[begin SUPPLIED INFORMATION]

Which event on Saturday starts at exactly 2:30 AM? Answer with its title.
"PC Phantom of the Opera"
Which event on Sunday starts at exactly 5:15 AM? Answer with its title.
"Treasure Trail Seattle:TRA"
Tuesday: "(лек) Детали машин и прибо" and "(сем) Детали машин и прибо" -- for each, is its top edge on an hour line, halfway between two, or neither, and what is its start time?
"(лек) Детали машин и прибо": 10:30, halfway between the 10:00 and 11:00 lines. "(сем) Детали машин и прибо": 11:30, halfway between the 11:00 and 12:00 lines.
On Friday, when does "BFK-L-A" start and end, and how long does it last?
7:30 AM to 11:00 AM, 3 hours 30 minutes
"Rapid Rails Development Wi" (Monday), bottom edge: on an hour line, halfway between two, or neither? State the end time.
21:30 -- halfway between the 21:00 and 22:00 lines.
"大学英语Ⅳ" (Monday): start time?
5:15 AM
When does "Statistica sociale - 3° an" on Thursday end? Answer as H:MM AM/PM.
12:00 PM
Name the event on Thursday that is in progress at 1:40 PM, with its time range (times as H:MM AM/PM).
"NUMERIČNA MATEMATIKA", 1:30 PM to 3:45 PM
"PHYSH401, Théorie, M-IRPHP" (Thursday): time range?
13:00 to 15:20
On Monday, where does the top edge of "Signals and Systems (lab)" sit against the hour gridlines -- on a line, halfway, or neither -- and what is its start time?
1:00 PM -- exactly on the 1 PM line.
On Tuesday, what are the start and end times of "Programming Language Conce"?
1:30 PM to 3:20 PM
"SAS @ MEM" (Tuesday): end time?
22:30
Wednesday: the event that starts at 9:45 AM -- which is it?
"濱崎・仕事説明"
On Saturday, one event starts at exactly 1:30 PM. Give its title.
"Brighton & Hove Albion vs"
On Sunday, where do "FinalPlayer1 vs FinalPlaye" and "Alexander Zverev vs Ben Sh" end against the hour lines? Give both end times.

[end SUPPLIED INFORMATION]

Output all of the data above verbatim, line for line and in the same order.

Which event on Saturday starts at exactly 2:30 AM? Answer with its title.
"PC Phantom of the Opera"
Which event on Sunday starts at exactly 5:15 AM? Answer with its title.
"Treasure Trail Seattle:TRA"
Tuesday: "(лек) Детали машин и прибо" and "(сем) Детали машин и прибо" -- for each, is its top edge on an hour line, halfway between two, or neither, and what is its start time?
"(лек) Детали машин и прибо": 10:30, halfway between the 10:00 and 11:00 lines. "(сем) Детали машин и прибо": 11:30, halfway between the 11:00 and 12:00 lines.
On Friday, when does "BFK-L-A" start and end, and how long does it last?
7:30 AM to 11:00 AM, 3 hours 30 minutes
"Rapid Rails Development Wi" (Monday), bottom edge: on an hour line, halfway between two, or neither? State the end time.
21:30 -- halfway between the 21:00 and 22:00 lines.
"大学英语Ⅳ" (Monday): start time?
5:15 AM
When does "Statistica sociale - 3° an" on Thursday end? Answer as H:MM AM/PM.
12:00 PM
Name the event on Thursday that is in progress at 1:40 PM, with its time range (times as H:MM AM/PM).
"NUMERIČNA MATEMATIKA", 1:30 PM to 3:45 PM
"PHYSH401, Théorie, M-IRPHP" (Thursday): time range?
13:00 to 15:20
On Monday, where does the top edge of "Signals and Systems (lab)" sit against the hour gridlines -- on a line, halfway, or neither -- and what is its start time?
1:00 PM -- exactly on the 1 PM line.
On Tuesday, what are the start and end times of "Programming Language Conce"?
1:30 PM to 3:20 PM
"SAS @ MEM" (Tuesday): end time?
22:30
Wednesday: the event that starts at 9:45 AM -- which is it?
"濱崎・仕事説明"
On Saturday, one event starts at exactly 1:30 PM. Give its title.
"Brighton & Hove Albion vs"
On Sunday, where do "FinalPlayer1 vs FinalPlaye" and "Alexander Zverev vs Ben Sh" end against the hour lines? Give both end times.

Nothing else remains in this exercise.